Editorial: All sides must give ground for capital bill

Staff Writer
Mount Shasta Herald

Wednesday's annual Democratic Party rally at the Illinois State Fair may not seem like an important event in the larger scheme of things. But Democrats run Illinois, and attendance and rhetoric at the ritual can provide a measurement of whether the ongoing discord between them will end anytime soon, which would allow something to get done at the Capitol.

After all, the tone of Gov. Rod Blagojevich and House Speaker Michael Madigan’s relationship was probably set at Democrat Day six years ago when Blagojevich described Madigan’s “arrogance” and Madigan talked about the then-congressman’s alleged “indiscretions,” on which he then refused to elaborate.

Madigan, his daughter, Attorney General Lisa Madigan; Comptroller Dan Hynes; Secretary of State Jesse White; and Lt. Gov. Pat Quinn were all missing from the stage. Given the governor’s unpopularity, it’s no surprise that most of Illinois’ top Democrats would rather hang out in the goat barn than be at a political rally with him.

Blagojevich and his chief ally, Senate President Emil Jones, D-Chicago, turned the rally into a chorus for their new capital construction plan. Blagojevich’s rhetoric was notably turned down, with him urging the House to pass his $25 billion construction plan. He did not mention the speaker’s name. Considering Blagojevich spent most of the August attacking Madigan, it’s a start.

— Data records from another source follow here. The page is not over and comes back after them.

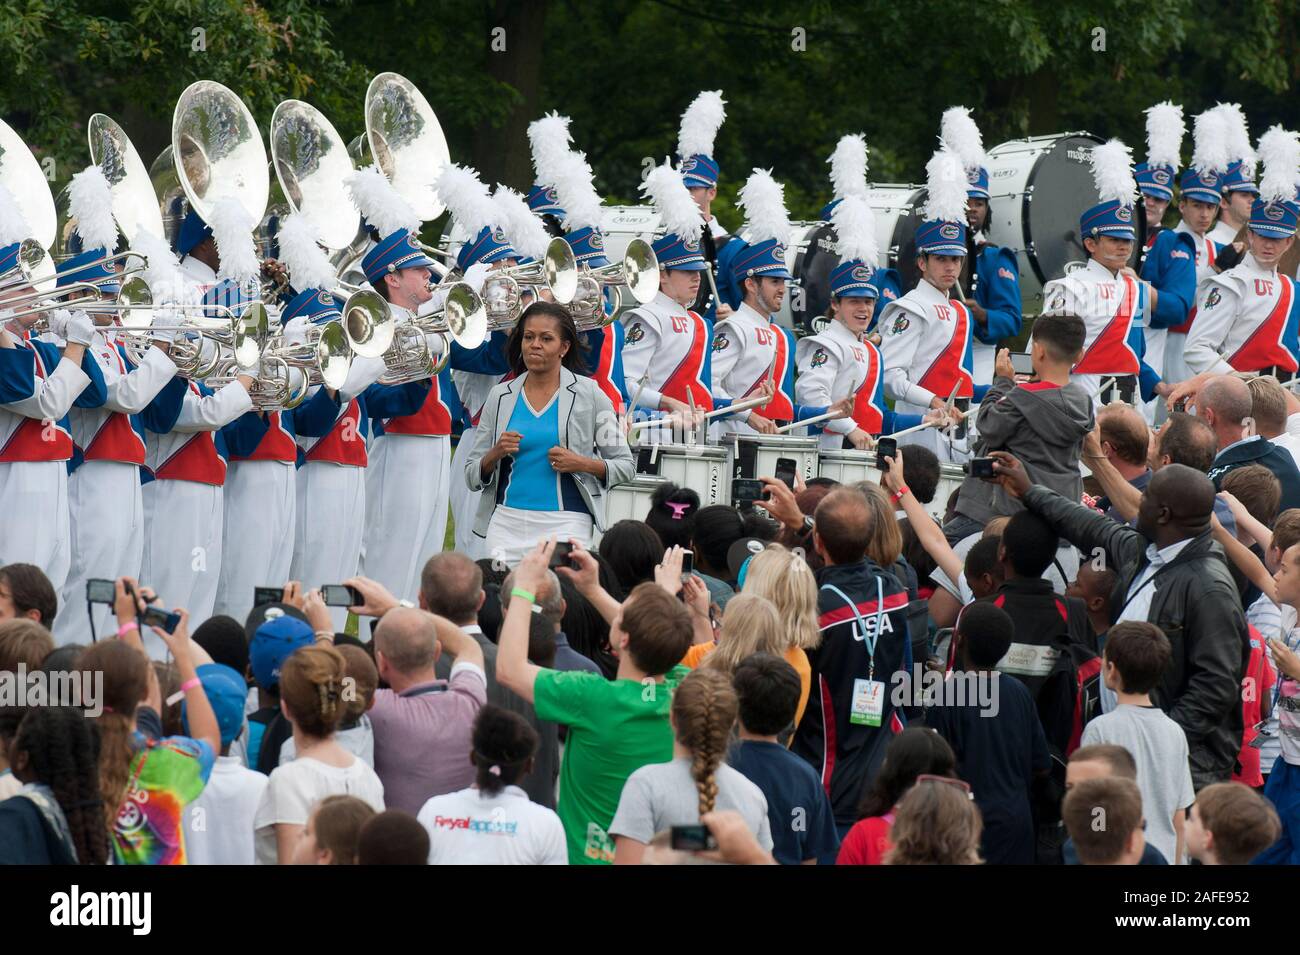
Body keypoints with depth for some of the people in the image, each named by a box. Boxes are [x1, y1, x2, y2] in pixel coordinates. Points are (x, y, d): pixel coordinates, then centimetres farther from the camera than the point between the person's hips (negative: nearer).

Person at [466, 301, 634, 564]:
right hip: (506, 521, 2)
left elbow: (625, 465, 6)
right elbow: (472, 477, 13)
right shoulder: (501, 397, 11)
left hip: (566, 523, -2)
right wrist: (495, 455, -7)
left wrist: (583, 464, -10)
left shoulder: (588, 393, 4)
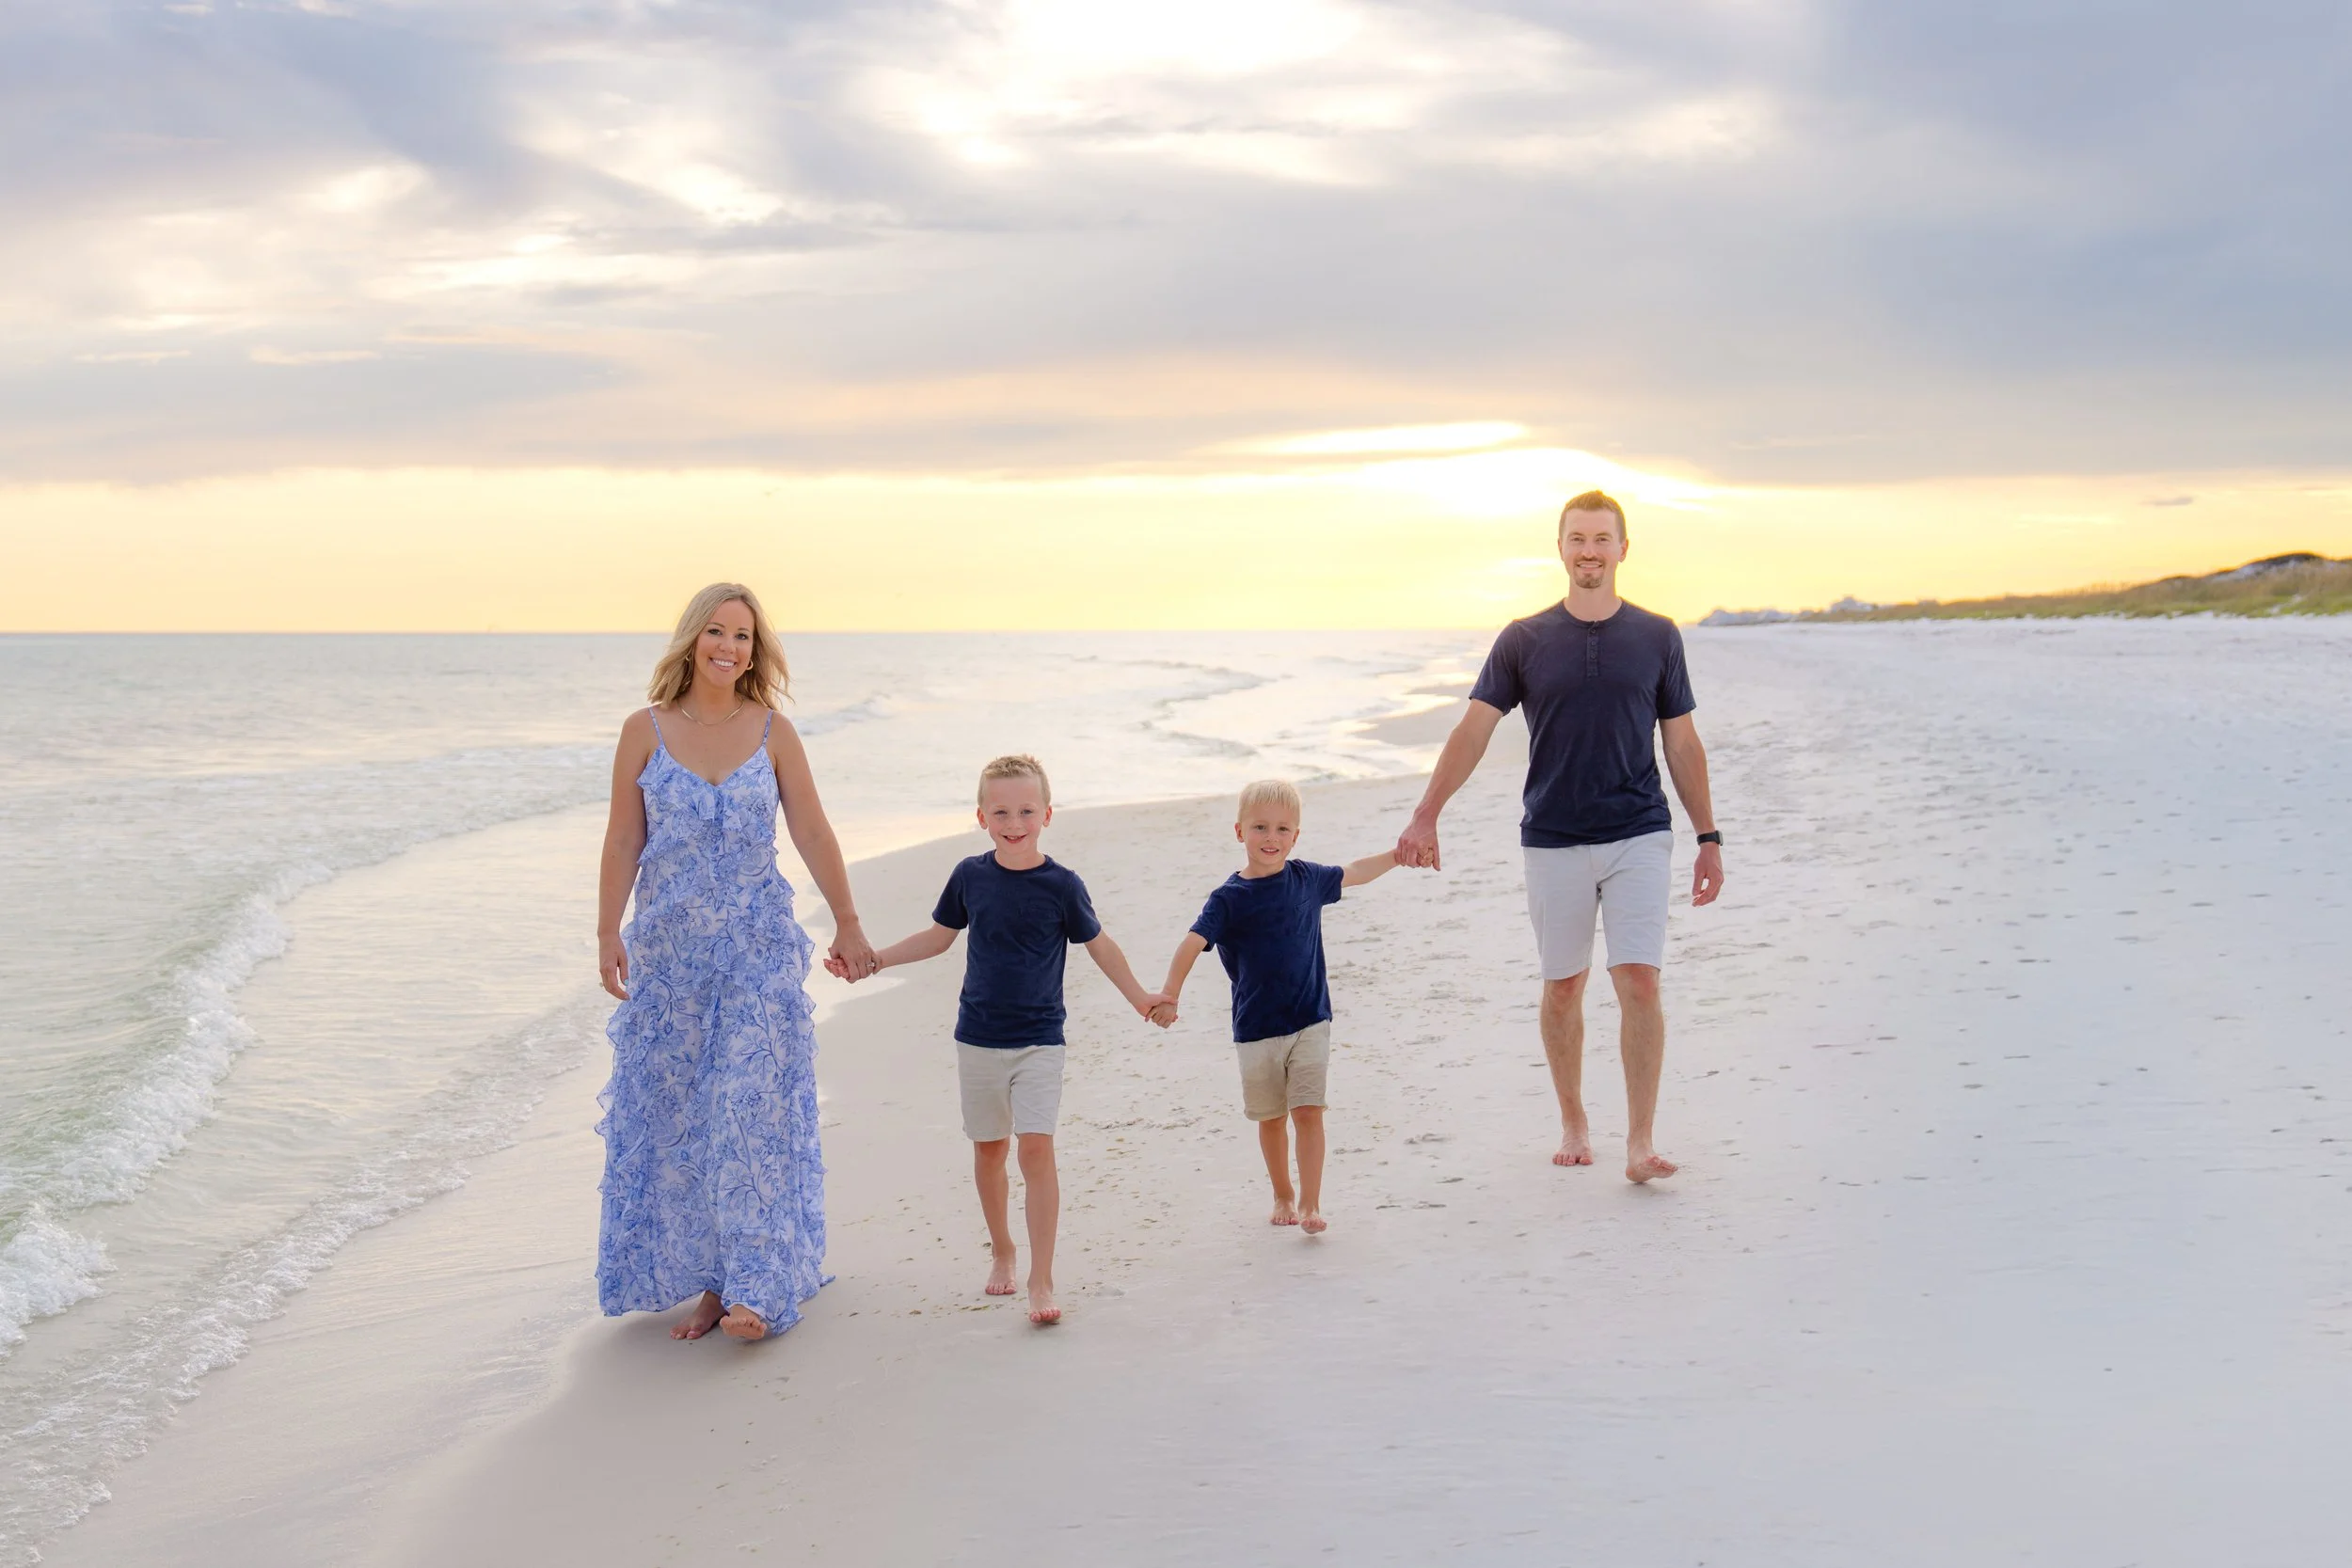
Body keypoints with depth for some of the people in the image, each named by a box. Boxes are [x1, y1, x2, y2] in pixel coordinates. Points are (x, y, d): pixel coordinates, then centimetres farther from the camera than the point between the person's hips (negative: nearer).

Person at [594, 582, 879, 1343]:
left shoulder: (772, 731, 1)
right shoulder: (645, 730, 0)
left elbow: (812, 832, 4)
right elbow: (623, 842, 1)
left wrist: (847, 924, 5)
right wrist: (607, 935, -4)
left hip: (759, 948, -1)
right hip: (670, 950, 1)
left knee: (753, 1108, -5)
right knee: (676, 1116, 6)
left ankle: (756, 1288, -2)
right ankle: (704, 1282, 17)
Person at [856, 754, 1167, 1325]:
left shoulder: (1062, 885, -8)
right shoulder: (969, 876, -2)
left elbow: (1099, 945, 5)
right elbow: (939, 936, 13)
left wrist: (1139, 997, 4)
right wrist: (874, 958, 10)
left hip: (1039, 1041, -3)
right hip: (978, 1039, 3)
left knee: (1036, 1149, -12)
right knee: (989, 1150, 13)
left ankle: (1041, 1280, -7)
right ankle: (1001, 1250, 34)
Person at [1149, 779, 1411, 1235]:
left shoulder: (1306, 878, 1)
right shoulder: (1230, 897, -10)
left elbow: (1351, 874, 21)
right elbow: (1194, 941, -21)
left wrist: (1398, 855, 22)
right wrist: (1170, 994, -35)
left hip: (1309, 1020, 1)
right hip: (1256, 1027, -1)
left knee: (1308, 1111, -8)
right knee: (1271, 1117, 12)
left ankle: (1309, 1204, -3)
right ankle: (1283, 1196, 31)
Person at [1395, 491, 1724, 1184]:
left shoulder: (1656, 637, 5)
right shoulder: (1524, 640, 2)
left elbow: (1682, 744, 9)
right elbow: (1473, 730, -2)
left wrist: (1709, 838, 7)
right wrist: (1424, 816, -12)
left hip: (1639, 837, 0)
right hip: (1554, 841, 1)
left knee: (1639, 981, -11)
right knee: (1563, 989, 9)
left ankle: (1641, 1144, -6)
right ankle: (1573, 1123, 27)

“You’ve got to be willing not to take no for an answer,” the governor said at the rally. “We want to get it done for people now, not after the election. They don’t want to hear excuses.”

Some might say such “excuses” are the details that those who care about responsible governance must work out, such as considering whether the state really has millions in extra fuel tax revenues to fund construction or the merits of leasing a major state asset.

Madigan himself seems to be giving some ground, inching toward the lease idea. He told reporters that his caucus has had two “productive meetings” about leasing the state lottery as a part of a capital program. Leasing the lottery would be a major shift by Madigan, whose chief surrogate, House Majority Leader Barbara Flynn Currie, D-Chicago, said the idea would be a tough sell just last week.

Whatever the speaker eventually floats will probably be different from the plan desired by Jones and Blagojevich. They also will have to give some ground.

While leasing or selling state assets is not a good long-term solution to the state’s fiscal problems, we could endorse it as part of a capital plan if the legislation includes a specific list of projects.

Greater Springfield should know exactly how much money it is getting and what it will be spent on before the vote. The bill should also include an ironclad mechanism to prevent Blagojevich from reneging on his promises, as he has done so often in the past.

Another proposal that would help is House Bill 5891, sponsored by Rep. Jim Durkin, R-Western Springs, and Rep. Jack Franks, D-Woodstock.

That legislation would require projects in capital bills to be fully described, including the name of the member who requests them and the entity that will benefit.

The bill already passed the House on a 109-1 vote. Since April, it has sat in the Senate Rules Committee, where the majority traditionally kills legislation it does not like.

But Sen. Rickey Hendon, D-Chicago, the chairman of the Rules Committee, spoke Tuesday of his new fairness policy and boasted that he has let more bills out of his committee than his predecessors.

Durkin and Franks’ bill would provide accountability on how this sizable pot of public money is spent. Before a capital bill is passed, Hendon should match his words with deeds and send the Durkin-Franks legislation to the floor for a vote.